With his view of what a refugee is, Abuelaish humanizes the issue while others politicize it, and this also sets a more realistic path for someone in a refugee camp to succeed, a normal human being, as he points out. 

True, the hardship of being a refugee in a camp could hinder the chances of someone succeeding, especially since living in conditions such as these could easily make one feel angry and, more importantly, hate those responsible for his situation.

Anger, he says, may be positive or negative. It is sometimes necessary, and should even be encouraged in certain situations, “like being angry when we see injustice and we take action because of it”. It should be positive anger that motivates one, he stresses, as negative anger is unproductive and harmful.

Abuelaish views hatred as “a poison”. “Most studies speak about hatred as a feeling, as an emotion, but I realized as a medical doctor that hatred is not only a feeling”; it is “destructive, contagious, a disease”.

Moreover, he says, hatred is contagious, ultimately creating an endless cycle of destruction and conflict.

For him, “the antidote to hatred is resilience, steadfastness, kindness to yourself, and self-forgiveness.
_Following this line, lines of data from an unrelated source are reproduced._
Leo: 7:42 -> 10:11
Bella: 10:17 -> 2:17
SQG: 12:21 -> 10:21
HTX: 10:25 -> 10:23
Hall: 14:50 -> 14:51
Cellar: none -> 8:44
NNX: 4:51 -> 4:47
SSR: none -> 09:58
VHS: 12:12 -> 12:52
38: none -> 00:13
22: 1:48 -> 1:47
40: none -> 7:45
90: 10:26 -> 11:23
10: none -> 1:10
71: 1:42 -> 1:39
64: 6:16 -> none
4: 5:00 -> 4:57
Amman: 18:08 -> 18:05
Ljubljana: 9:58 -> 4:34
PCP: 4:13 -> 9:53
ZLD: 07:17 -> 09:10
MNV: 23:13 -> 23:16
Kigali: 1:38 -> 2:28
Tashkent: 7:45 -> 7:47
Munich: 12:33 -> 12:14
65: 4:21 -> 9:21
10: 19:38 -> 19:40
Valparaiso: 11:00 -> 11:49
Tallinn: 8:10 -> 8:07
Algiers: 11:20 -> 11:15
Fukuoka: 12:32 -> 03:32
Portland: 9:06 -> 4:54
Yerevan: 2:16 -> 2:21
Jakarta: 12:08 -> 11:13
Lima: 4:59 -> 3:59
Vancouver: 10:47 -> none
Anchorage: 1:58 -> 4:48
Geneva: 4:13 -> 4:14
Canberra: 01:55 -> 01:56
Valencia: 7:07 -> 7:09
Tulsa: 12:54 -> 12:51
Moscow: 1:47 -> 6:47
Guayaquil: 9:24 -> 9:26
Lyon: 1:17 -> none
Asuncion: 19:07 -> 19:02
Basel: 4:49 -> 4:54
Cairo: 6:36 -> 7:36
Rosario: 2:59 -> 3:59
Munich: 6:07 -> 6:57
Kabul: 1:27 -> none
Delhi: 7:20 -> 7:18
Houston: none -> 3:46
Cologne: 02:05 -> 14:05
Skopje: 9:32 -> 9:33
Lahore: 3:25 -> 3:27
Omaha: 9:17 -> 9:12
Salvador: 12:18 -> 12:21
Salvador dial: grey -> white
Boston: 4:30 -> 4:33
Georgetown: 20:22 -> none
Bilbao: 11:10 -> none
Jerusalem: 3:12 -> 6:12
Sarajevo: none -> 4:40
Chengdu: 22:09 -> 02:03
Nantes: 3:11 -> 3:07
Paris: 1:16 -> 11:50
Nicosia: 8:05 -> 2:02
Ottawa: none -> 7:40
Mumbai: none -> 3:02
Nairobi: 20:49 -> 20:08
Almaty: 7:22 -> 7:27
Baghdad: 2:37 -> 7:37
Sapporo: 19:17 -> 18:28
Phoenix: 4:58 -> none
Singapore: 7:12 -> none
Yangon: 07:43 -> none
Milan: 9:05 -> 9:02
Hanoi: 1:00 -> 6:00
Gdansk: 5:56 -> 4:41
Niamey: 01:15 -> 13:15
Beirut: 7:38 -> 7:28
Do not think of the perpetrator”. Moreover, “if you were a victim of some act, action from others, do not accept to be a victim more than once”.  

Doing this, he says, will transform hatred into positive energy, enabling a person to “challenge the perpetrator, to not give up and not forget”.

Aware that everybody handles emotions differently, that the resilience and steadfastness of one person may not be as potent as of another, he believes that the best thing is to “prevent exposure to hatred”. Providing people with peace, justice, equality, and freedom is the best way to avoid that exposure to hatred, he believes.

The importance of educating women
After the death of his three daughters and niece, Abuelaish founded the charitable organization “Daughters for Life”, for the purpose of aiding and guiding women through education systems across the Middle East, while also keeping the image of his daughters alive, for him and for the many he has helped.

“Women do not need to be empowered, they already have the power, they only need the means, and education is a means to an end, the means to practice their role as equal to men,” says Abuelaish.

“The best way to measure the development of a country is to examine women participation in decision making,” he stresses.

Abuelaish stands as a shining beacon of inspiration and hope to all. He was able to transcend his negative emotions and dedicate himself to the promotion of good.

“When I go to bed, I will have done something good. If I did not do something good, I did not do any harm; that is what I want others to take,” he says by way of advice.